Product Description
James Harpur’s fifth collection journeys into realms seen and unseen, ranging from the landscapes of Ireland to the visionary realms of the mystics. Through the finely textured music of his poems, he explores emotional and spiritual intimacies while keeping a sharp observant eye on the everyday world.
In Part One, death and alienation inform poems about the war-ravaged monastery of Monte Cassino, a churchyard ghost, the sacred site of Gougane Barra and a ‘leper’s squint’. Part Two moves to a more ethereal dimension with lyrics about mystics and heightened states of being.
Angels and Harvesters displays both human tenderness and an otherworldly wonder, as Harpur continues his quest to reconcile the complexities of the human condition with a deep-seated spiritual longing.
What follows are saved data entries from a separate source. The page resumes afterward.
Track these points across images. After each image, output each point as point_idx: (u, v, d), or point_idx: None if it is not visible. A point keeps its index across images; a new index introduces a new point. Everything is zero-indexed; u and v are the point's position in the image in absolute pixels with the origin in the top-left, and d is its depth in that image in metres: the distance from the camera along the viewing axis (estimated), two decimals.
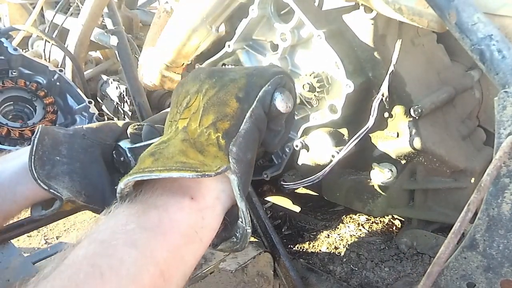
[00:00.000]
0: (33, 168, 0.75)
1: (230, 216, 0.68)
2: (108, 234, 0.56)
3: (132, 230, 0.57)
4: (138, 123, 0.89)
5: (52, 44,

James Harpur has had five poetry collections published by Anvil Press and is poetry editor of the Temenos Academy Review and a member of Aosdána, the Irish academy of the arts. His Angels and Harvesters (2012) was a PBS Recommendation and shortlisted for the 2013 Irish Times Poetry Now Award; and The Dark Age (2007) won the Michael Hartnett Poetry Award. Other prizes and awards include the UK National Poetry Competition, the Vincent Buckley Poetry Prize, an Eric Gregory Award, and a Patrick and Katherine Kavanagh Fellowship. His other books include Fortune’s Prisoner, a translation of the poems of Boethius; and The Gospel of Joseph of Arimathea. He lives in West Cork.